HARARE, Sept 23 (AFP) - Zimbabwe's ailing health service, where staff say broken equipment means blood-stained linen from AIDS patients is handwashed, was collapsing Thursday as a strike by junior doctors entered its third day.
Nationwide, the country's biggest hospitals began discharging patients who were already in bed and stopped admitting new ones, medical sources said.
The usually crowded casualty rooms at Harare's main Parirenyatwa Hospital were almost deserted as the sick and injured were turned away, with a few expatriate or senior doctors attending emergency cases only.
The strike by some 400 junior doctors, who are bound to work in government service for two years after graduating, has won sympathy from senior medical staff and from Health Minister Timothy Stamps.
They are striking not only for better pay, but for an overhaul of the entire health system, which they say has reached the stage where they watch patients die because of a lack of essential supplies.
The president of the Hospital Doctors' Association, Nyasha Masuka, told AFP that at Harare Hospital in the capital, unemployed youths were being used to handwash soiled linen because the boilers had broken down.
"They are handwashing blood-stained linen used by patients with HIV (the virus which leads to AIDS)," he said. "And doctors have no gloves."
An expatriate doctor at Parirenyatwa confirmed to AFP that equipment in the casualty ward was "grossly inadequate".
"There is not even soap for doctors to wash their hands -- and even if we could there are no towels to dry them on," he said.
"You can't examine patients properly because you don't have the right equipment.
"One week there will be no intravenous drips, next week no blood supplies or x-ray films," said the doctor, who requested anonymity.
He said some of the more senior doctors were joining the juniors on strike, in sympathy with their plight and to protest working conditions.
Masuka and fellow junior doctors, who were gathered outside their residence at Parirenyatwa Hospital, said they regretted the suffering their action was causing patients but vowed to remain on strike until their demands were met.
"Junior doctors are doing the work of five doctors because the health service is so short-staffed. We sometimes work 56 hours continuously," said Masuka.

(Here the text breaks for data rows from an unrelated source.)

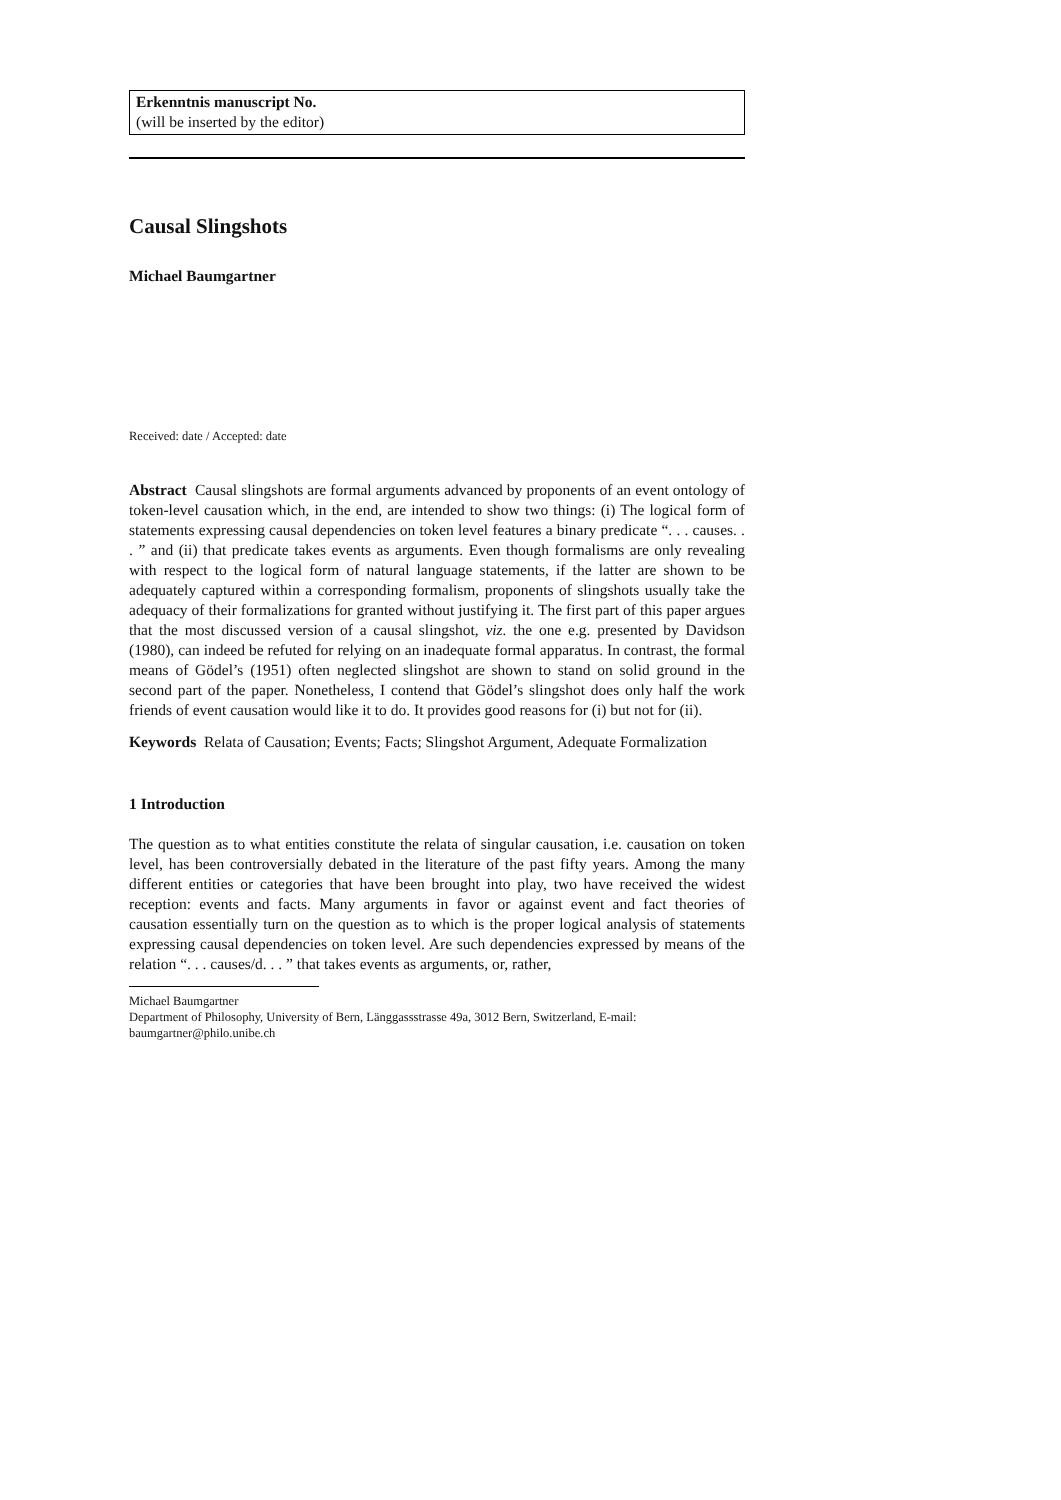Erkenntnis manuscript No.
(will be inserted by the editor)
Causal Slingshots
Michael Baumgartner
Received: date / Accepted: date
Abstract Causal slingshots are formal arguments advanced by proponents of an event ontology of token-level causation which, in the end, are intended to show two things: (i) The logical form of statements expressing causal dependencies on token level features a binary predicate “. . . causes. . . ” and (ii) that predicate takes events as arguments. Even though formalisms are only revealing with respect to the logical form of natural language statements, if the latter are shown to be adequately captured within a corresponding formalism, proponents of slingshots usually take the adequacy of their formalizations for granted without justifying it. The first part of this paper argues that the most discussed version of a causal slingshot, viz. the one e.g. presented by Davidson (1980), can indeed be refuted for relying on an inadequate formal apparatus. In contrast, the formal means of Gödel’s (1951) often neglected slingshot are shown to stand on solid ground in the second part of the paper. Nonetheless, I contend that Gödel’s slingshot does only half the work friends of event causation would like it to do. It provides good reasons for (i) but not for (ii).
Keywords Relata of Causation; Events; Facts; Slingshot Argument, Adequate Formalization
1 Introduction
The question as to what entities constitute the relata of singular causation, i.e. causation on token level, has been controversially debated in the literature of the past fifty years. Among the many different entities or categories that have been brought into play, two have received the widest reception: events and facts. Many arguments in favor or against event and fact theories of causation essentially turn on the question as to which is the proper logical analysis of statements expressing causal dependencies on token level. Are such dependencies expressed by means of the relation “. . . causes/d. . . ” that takes events as arguments, or, rather,
Michael Baumgartner
Department of Philosophy, University of Bern, Länggassstrasse 49a, 3012 Bern, Switzerland, E-mail: baumgartner@philo.unibe.ch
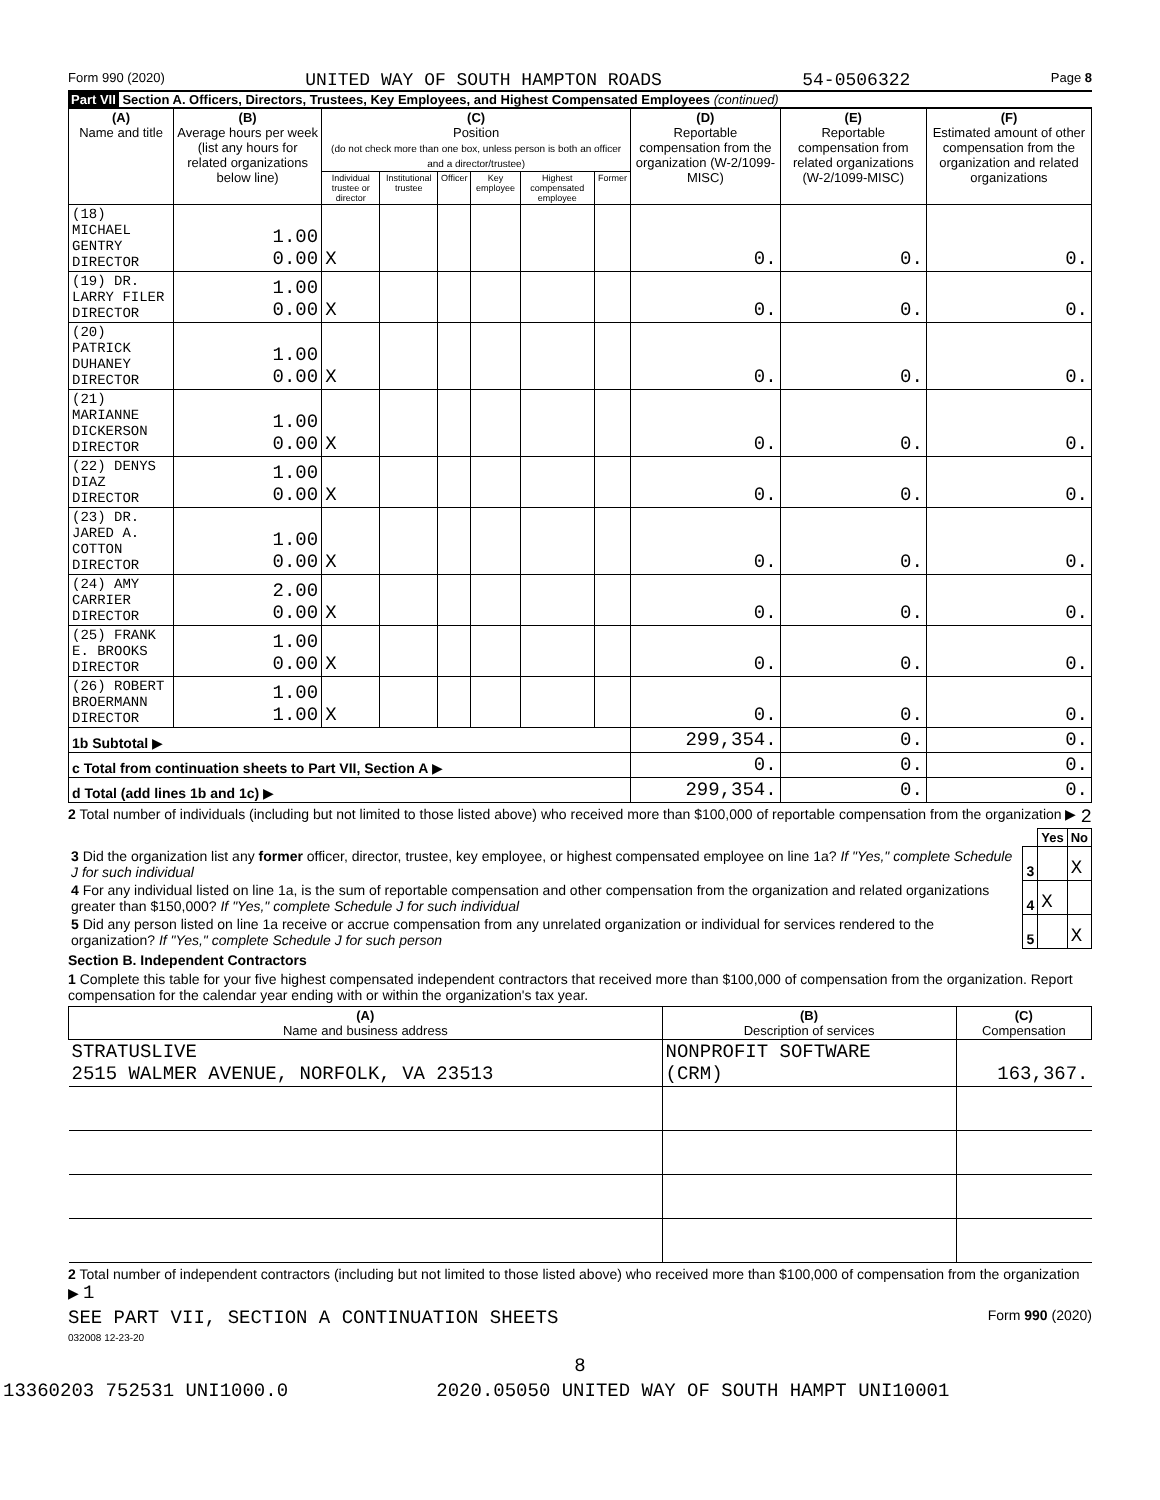Form 990 (2020) UNITED WAY OF SOUTH HAMPTON ROADS 54-0506322 Page 8
Part VII Section A. Officers, Directors, Trustees, Key Employees, and Highest Compensated Employees (continued)
| (A) Name and title | (B) Average hours per week (list any hours for related organizations below line) | (C) Position (do not check more than one box, unless person is both an officer and a director/trustee) | | | | | | (D) Reportable compensation from the organization (W-2/1099-MISC) | (E) Reportable compensation from related organizations (W-2/1099-MISC) | (F) Estimated amount of other compensation from the organization and related organizations |
| --- | --- | --- | --- | --- | --- | --- | --- | --- | --- | --- |
| | | Individual trustee or director | Institutional trustee | Officer | Key employee | Highest compensated employee | Former | | | |
| (18) MICHAEL GENTRY DIRECTOR | 1.00 0.00 | X | | | | | | 0. | 0. | 0. |
| (19) DR. LARRY FILER DIRECTOR | 1.00 0.00 | X | | | | | | 0. | 0. | 0. |
| (20) PATRICK DUHANEY DIRECTOR | 1.00 0.00 | X | | | | | | 0. | 0. | 0. |
| (21) MARIANNE DICKERSON DIRECTOR | 1.00 0.00 | X | | | | | | 0. | 0. | 0. |
| (22) DENYS DIAZ DIRECTOR | 1.00 0.00 | X | | | | | | 0. | 0. | 0. |
| (23) DR. JARED A. COTTON DIRECTOR | 1.00 0.00 | X | | | | | | 0. | 0. | 0. |
| (24) AMY CARRIER DIRECTOR | 2.00 0.00 | X | | | | | | 0. | 0. | 0. |
| (25) FRANK E. BROOKS DIRECTOR | 1.00 0.00 | X | | | | | | 0. | 0. | 0. |
| (26) ROBERT BROERMANN DIRECTOR | 1.00 1.00 | X | | | | | | 0. | 0. | 0. |
| 1b Subtotal ▶ | | | | | | | | 299,354. | 0. | 0. |
| c Total from continuation sheets to Part VII, Section A ▶ | | | | | | | | 0. | 0. | 0. |
| d Total (add lines 1b and 1c) ▶ | | | | | | | | 299,354. | 0. | 0. |
2 Total number of individuals (including but not limited to those listed above) who received more than $100,000 of reportable compensation from the organization ▶ 2
| | | Yes | No |
| 3 Did the organization list any former officer, director, trustee, key employee, or highest compensated employee on line 1a? If "Yes," complete Schedule J for such individual | 3 | | X |
| 4 For any individual listed on line 1a, is the sum of reportable compensation and other compensation from the organization and related organizations greater than $150,000? If "Yes," complete Schedule J for such individual | 4 | X | |
| 5 Did any person listed on line 1a receive or accrue compensation from any unrelated organization or individual for services rendered to the organization? If "Yes," complete Schedule J for such person | 5 | | X |
Section B. Independent Contractors
1 Complete this table for your five highest compensated independent contractors that received more than $100,000 of compensation from the organization. Report compensation for the calendar year ending with or within the organization's tax year.
| (A) Name and business address | (B) Description of services | (C) Compensation |
| --- | --- | --- |
| STRATUSLIVE 2515 WALMER AVENUE, NORFOLK, VA 23513 | NONPROFIT SOFTWARE (CRM) | 163,367. |
2 Total number of independent contractors (including but not limited to those listed above) who received more than $100,000 of compensation from the organization ▶ 1
SEE PART VII, SECTION A CONTINUATION SHEETS Form 990 (2020)
032008 12-23-20
8
13360203 752531 UNI1000.0 2020.05050 UNITED WAY OF SOUTH HAMPT UNI10001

He said the 400 junior doctors on strike represented nearly half the total of 900 doctors in government service, and he had been told by senior staff that the health ministry was considering closing one of Harare's hospitals.
During the last strike by government doctors in 1995, army medical staff were brought into the hospitals to maintain basic services.
This time, Masuka said, that option is not open to the government because most army medics are with Zimbabwe's troops in the Democratic Republic of Congo, where they were sent to support President Laurent Kabila against a rebellion.
Doctors pointed to the cost of that intervention -- about three million US dollars a month -- as outrageous in the face of collapsing health services.
Masuka said junior doctors receive gross salaries of 15,000 Zimbabwe dollars (about 400 US dollars) a month.
After deductions for tax, rent and pensions they take home just 6,000 Zimbabwe dollars (about 160 US dollars), he said.
Health Minister Timothy Stamps has said he sympathises with the junior doctors.
"We exploit them. We have been taking advantage of them for too long. You cannot get people to work as slaves," he said, indicating that his efforts to win a bigger budget for health services and better pay for staff had failed.
The action by the doctors is the latest in a series of strikes by workers demanding pay increases to match inflation, which is running at a record rate of 68.8 percent.